Friday, April 18, 2014
Funny how I always seem to read something that goes along with what my head was wrestling with the night before as I lay in bed. I have a love hate relationship with my middle of the night conversations that carry on in my head as trying to get back to sleep. There are times they can get so out of control I just have to get up and write them down or take a breather to bring myself back to some sort of relaxation point where I am able to slow it all down and go back to sleep. Easier said then done as an active brain can be torture at times but on the other hand can also help you in so many ways to try and figure all of life out. The past few weeks haven't helped much. We all know how it is when life hits you hard and you begin to think even more and ask all the why questions that you really shouldn't ask at all. So why do we do that? Ask all the questions? To make sense of certain things that happen to us that more than likely will never make any sense at all? I don't know. My ongoing struggle.
Today's early morning brain conversation began when I started thinking about someone who is thinking of looking for a new job. The uncertainty and the scariness of it all for this person. The rejection trying to find a new job might bring our way. It's funny how when we become comfortable we want to stay there but are we suppose to? I wondered. Wondered about the failure part of life. In jobs. In the world. With ourselves which might be the worst one of all. In our relationships. In our lives failure is there everyday. We can't hide from it and act like it doesn't exist because if we do we will never grow. If we don't step out of our comfort zone and reach for more why are we here? It isn't about a job or making more money it is about us. It is about getting to that place where we can tell ourselves I have done the best I can and now I will see what happens. If I don't get this job or someone doesn't like me that's okay because there is always tomorrow to try again. Life is funny like that because you always get a second chance no matter what your failures might be.
Relationships and friendships are proof. If you look back over your life you can see this first hand. You have had many different relationships over the years. Friends that came and went but they were there for a reason not as failure relationships but as relationship lessons. Your heart still holds a special place for many of those friends but life changed the circumstances of those friendships and you, or they, moved on. Is it a bad thing? Not at all. We must get to a place where we can just be okay with it all.
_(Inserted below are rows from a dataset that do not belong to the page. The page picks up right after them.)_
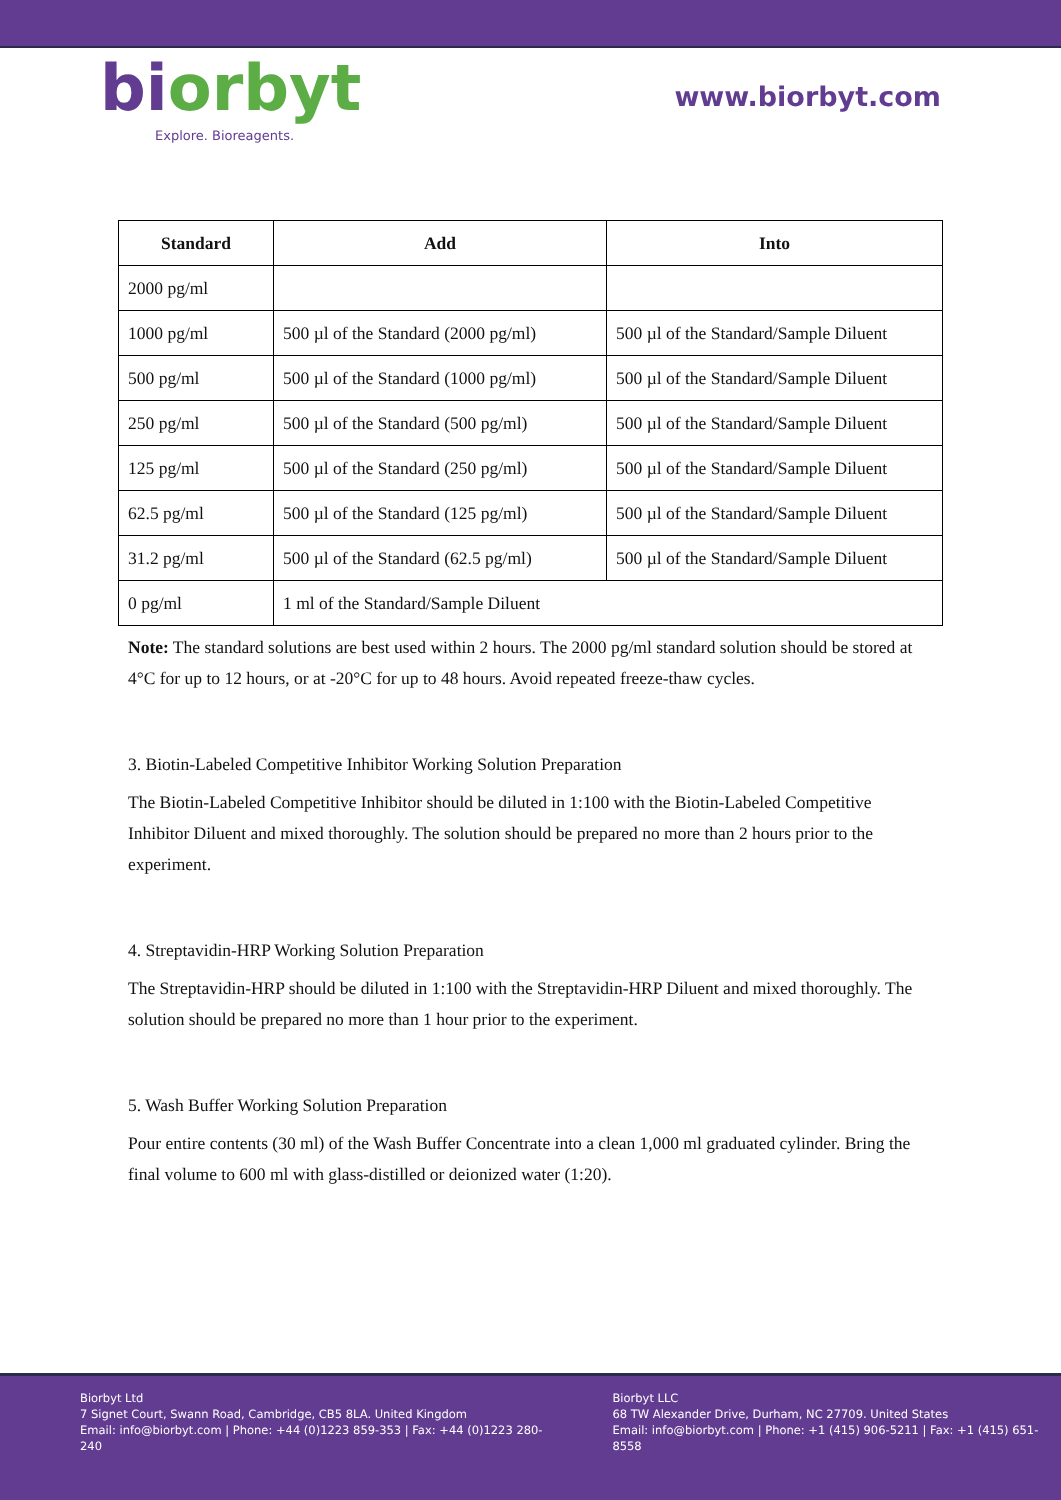biorbyt
Explore. Bioreagents.
www.biorbyt.com
| Standard | Add | Into |
| --- | --- | --- |
| 2000 pg/ml | | |
| 1000 pg/ml | 500 µl of the Standard (2000 pg/ml) | 500 µl of the Standard/Sample Diluent |
| 500 pg/ml | 500 µl of the Standard (1000 pg/ml) | 500 µl of the Standard/Sample Diluent |
| 250 pg/ml | 500 µl of the Standard (500 pg/ml) | 500 µl of the Standard/Sample Diluent |
| 125 pg/ml | 500 µl of the Standard (250 pg/ml) | 500 µl of the Standard/Sample Diluent |
| 62.5 pg/ml | 500 µl of the Standard (125 pg/ml) | 500 µl of the Standard/Sample Diluent |
| 31.2 pg/ml | 500 µl of the Standard (62.5 pg/ml) | 500 µl of the Standard/Sample Diluent |
| 0 pg/ml | 1 ml of the Standard/Sample Diluent | |
Note: The standard solutions are best used within 2 hours. The 2000 pg/ml standard solution should be stored at 4°C for up to 12 hours, or at -20°C for up to 48 hours. Avoid repeated freeze-thaw cycles.
3. Biotin-Labeled Competitive Inhibitor Working Solution Preparation
The Biotin-Labeled Competitive Inhibitor should be diluted in 1:100 with the Biotin-Labeled Competitive Inhibitor Diluent and mixed thoroughly. The solution should be prepared no more than 2 hours prior to the experiment.
4. Streptavidin-HRP Working Solution Preparation
The Streptavidin-HRP should be diluted in 1:100 with the Streptavidin-HRP Diluent and mixed thoroughly. The solution should be prepared no more than 1 hour prior to the experiment.
5. Wash Buffer Working Solution Preparation
Pour entire contents (30 ml) of the Wash Buffer Concentrate into a clean 1,000 ml graduated cylinder. Bring the final volume to 600 ml with glass-distilled or deionized water (1:20).
Biorbyt Ltd
7 Signet Court, Swann Road, Cambridge, CB5 8LA. United Kingdom
Email: info@biorbyt.com | Phone: +44 (0)1223 859-353 | Fax: +44 (0)1223 280-240
Biorbyt LLC
68 TW Alexander Drive, Durham, NC 27709. United States
Email: info@biorbyt.com | Phone: +1 (415) 906-5211 | Fax: +1 (415) 651-8558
We have all made stupid mistakes but we learned from them even in relationships. Embrace them they were there for a reason.
Ever since I have been ill I am able to look outside the box of life, as I would call it. I live it in a different light now so it is so easy for me to look out on others lives and see the hurt and how scared people really are especially of failure or maybe of life itself. We have to learn to cut that loose and give the world what it deserves, a piece of ourselves. We must quit being afraid of failure and look upon it as opportunity. Opportunity to give, opportunity to grow. You might try to do something and it doesn't work out but at least you tried. Your failure is just the next better opportunity waiting for you to find it. It seems life knows what we need before we know. We wait. We do the best we can with what we have and we must stop worrying about failing and being so hard on ourselves. It is sad our world has made us believe that if we are not #1 we are nothing. It isn't true we just have to start believing it so we can move on with our own dreams. Take the first step and believe in yourself even if the world doesn't. Let them eat you alive and come back even stronger than before.You can do it because failure is never real anyways!